Screws backing out. NEVER HAD IT CAUSE A PROBLEM. It's only really an issue on some single actions.
Case binding on recoil shield. NEVER EVEN SEEN IT.
Timing issues. If this is bad enough to cause a jam, it's bad enough to notice long before you shoot it. I've only ever seen one or two very old Colts with timing so bad they would not even function.
Sprung crane. NEVER HAD IT HAPPEN
Crud under extractor. NEVER SEEN IT
Gunge build up on cylinder face. NEVER HAD IT CAUSE A JAM. I had barrel/cylinder gap binding on the same Taurus .45 mentioned above. That's it.
Your list left some issues off. I had a Security Six, rough side of Hell surplus, that would pierce primers with its hammer-mounted pin. Trip to Ruger cured it. I've had a few Nagant handloads seize in the chamber from overpressure when I was figuring out how to handload that weird round.
But as to Semis, the list of major and minor jams is real long. The only one that was pretty much flawless was the P225. Compare that to my main carry pieces--a Detective Special and a Speed Six.
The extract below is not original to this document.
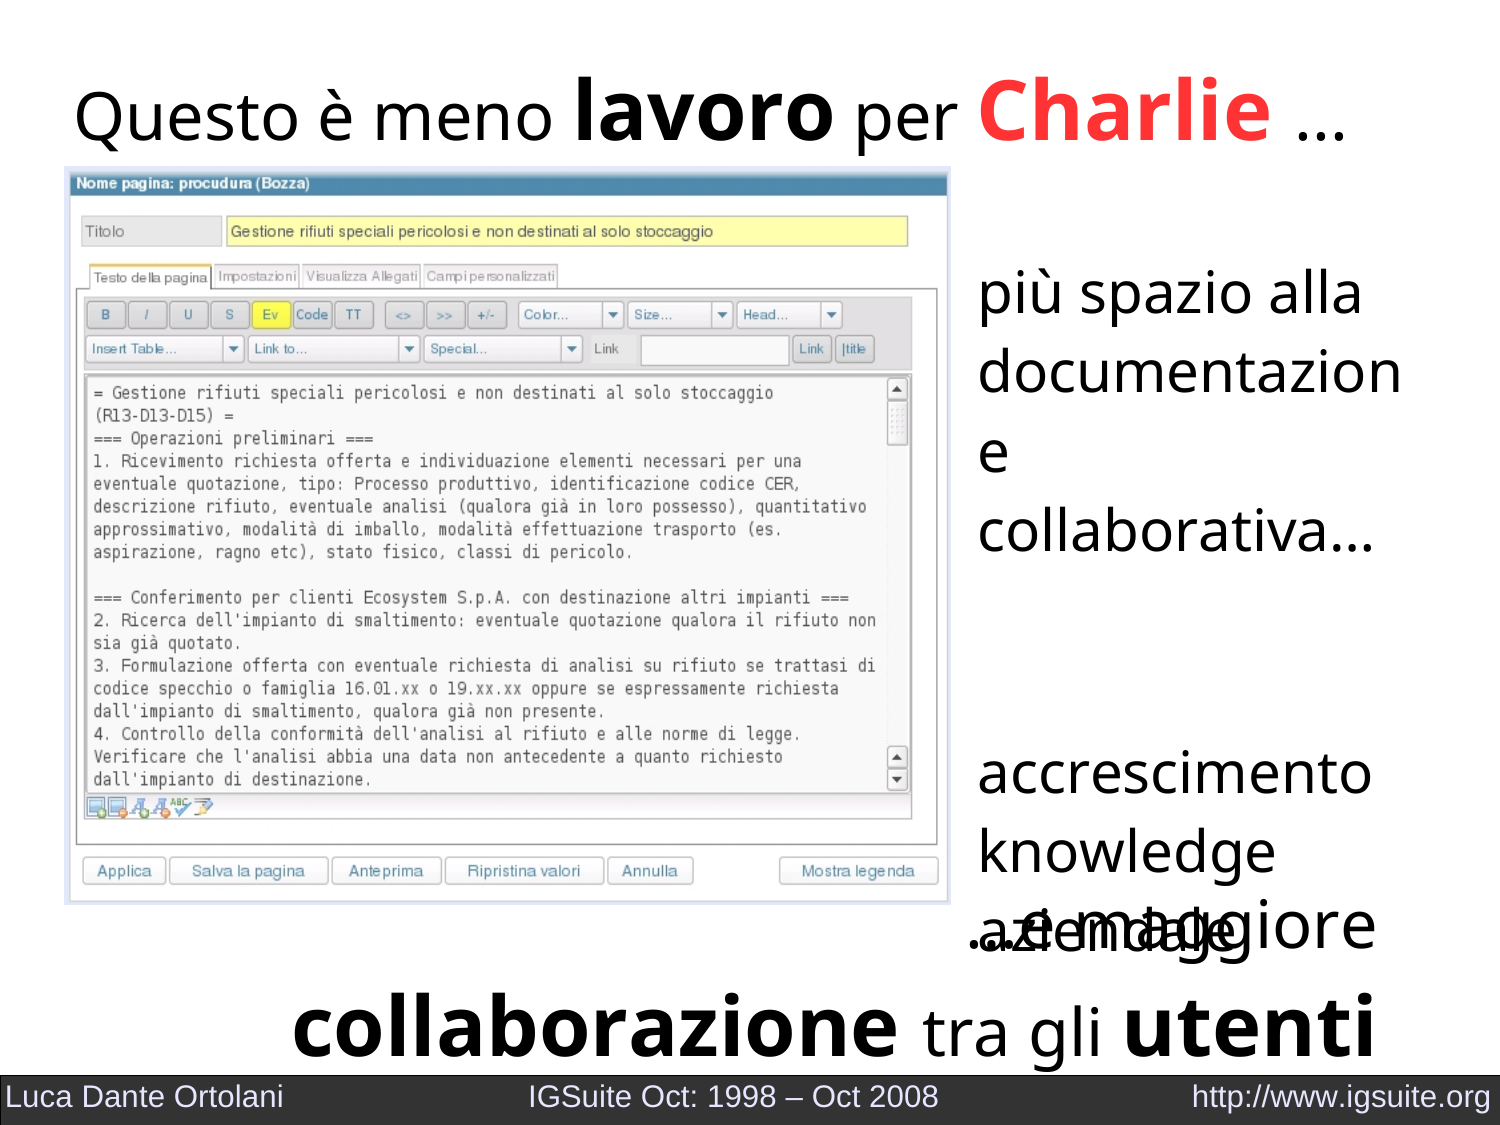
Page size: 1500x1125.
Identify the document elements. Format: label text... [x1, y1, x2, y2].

Out of thousands of drill rounds of all conceivable types of ammo from shotshells to 200 grain bear loads NEITHER HAS EVER JAMMED, BEEN STUCK, OR FAILED TO FIRE. ZERO PERCENT FAILURE. And one of those dates to the 80's while the other is half a century old. No semi can beat that without religious upkeep and top quality ammo. Even a high end 1911 will choke if fed ratty Russian steel cased crud. My wheelguns LAUGH at that ammo. LAUGH! HA! I can shoot them
UPSIDE DOWN
WITH MY HEAD
IN A BUCKET
OF PIRANHA FISH!
But beyond this many of us find we can conceal, draw, aim and fire a wheelgun better than a semi. For close range defensive firepower they're still perfectly fine. I wouldn't advise using them for offensive work, but then I wouldn't advise going on the offensive with some foolish high cap either. That's rifle work.